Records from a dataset

+++

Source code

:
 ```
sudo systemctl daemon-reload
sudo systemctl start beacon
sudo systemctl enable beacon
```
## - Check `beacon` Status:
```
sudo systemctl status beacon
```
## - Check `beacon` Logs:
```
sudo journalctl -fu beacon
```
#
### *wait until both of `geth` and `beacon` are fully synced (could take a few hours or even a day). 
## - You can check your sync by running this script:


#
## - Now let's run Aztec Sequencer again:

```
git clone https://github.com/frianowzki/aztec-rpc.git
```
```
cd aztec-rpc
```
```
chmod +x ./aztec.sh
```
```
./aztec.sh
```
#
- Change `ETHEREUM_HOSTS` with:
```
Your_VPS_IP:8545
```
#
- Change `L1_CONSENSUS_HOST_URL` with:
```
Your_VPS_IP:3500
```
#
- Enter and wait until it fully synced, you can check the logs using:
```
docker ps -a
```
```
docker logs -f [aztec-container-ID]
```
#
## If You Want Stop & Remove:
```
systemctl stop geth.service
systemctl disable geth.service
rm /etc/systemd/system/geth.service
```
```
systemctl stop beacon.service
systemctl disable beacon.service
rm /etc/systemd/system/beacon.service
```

+++

== Description of the task ==
Only the lines of the data holding the string "fully" are wanted; copy each of them.

== Solution to the exercise ==
### *wait until both of `geth` and `beacon` are fully synced (could take a few hours or even a day). 
- Enter and wait until it fully synced, you can check the logs using:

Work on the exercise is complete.